Wenige Ergebnisse der Etymologie scheinen so gesichert wie die Gemeinsamkeit der "Wurzeln" in den Zahlwörtern der indoeuropäischen Sprachen; das dva und tri in allen seinen Veränderungen zu verfolgen, ist ein Steckenpferd der Sprachforscher. Wie aber, wenn die Übereinstimmung sich ganz ohne Etymologie einfacher erklären ließe, durch Entlehnung? Wie wenn die Völker, die hier in Frage kommen, die Zahlwörter als eine nützliche neue Erfindung von einem rechenfrohen Volke geborgt hätten? Am Ende gar von einem nicht indoeuropäischen? Wie ihre Ziffern? Möglich wäre es schon, dass irgend einmal die "Indoeuropäer" trotz ihrer Begabung noch nicht bis drei zählen konnten, wie das ja heut noch von den Chiquitoindianern erzählt wird. Ja, nicht nur möglich wäre das. Es ist gewiß, wenn wir ihre Kulturgeschichte nur weit genug zurückverfolgen, eben bis zu ihrer zahlenlosen Zeit.

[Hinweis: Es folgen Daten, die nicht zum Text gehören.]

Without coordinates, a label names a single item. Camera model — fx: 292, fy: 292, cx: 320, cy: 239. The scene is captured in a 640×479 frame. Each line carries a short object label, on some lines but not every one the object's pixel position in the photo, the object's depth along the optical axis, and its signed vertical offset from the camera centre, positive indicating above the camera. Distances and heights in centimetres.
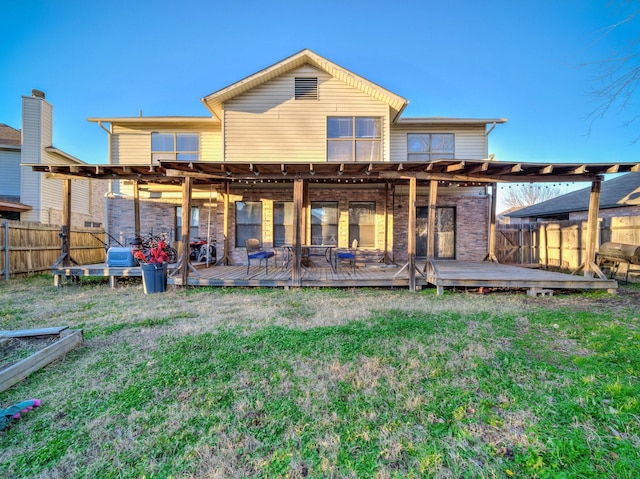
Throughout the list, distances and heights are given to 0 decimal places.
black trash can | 698 -101
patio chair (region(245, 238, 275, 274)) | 782 -42
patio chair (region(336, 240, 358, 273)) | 805 -49
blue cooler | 804 -61
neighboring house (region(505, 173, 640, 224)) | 1052 +152
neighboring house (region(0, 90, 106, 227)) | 1445 +337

Es ist also bei diesen Worten noch wichtiger als bei den anderen, darauf hinzuweisen, dass auch Zahlwörter dem Sprachschatz eines anderen Volkes entnommen werden können und häufig entnommen worden sind. Man nimmt jetzt an, dass die Hebräer ihre erstaunlich ähnlichen Worte für sechs und sieben (schesch und scheba) den Indogermanen, ihr Wort für acht den Ägyptern entlehnt haben. Sehr häufig wird in unserer Zeit beobachtet, dass unkultivierte Völkerschaften, ihre Zahlworte den europäischen Eindringlingen entlehnen; als die Portugiesen ein mächtiges Volk waren, nahm ein brasilianischer Volksstamm portugiesische Zahlworte an, jetzt entnimmt man sie in der Südsee dem englischen Sprachschatz. Aber wir brauchen gar nicht so weit zu gehen. In historischer Zeit haben wir das Wort Dutzend aus einer romanischen Sprache entlehnt, in noch jüngerer Zeit den Begriff und das Wort Million.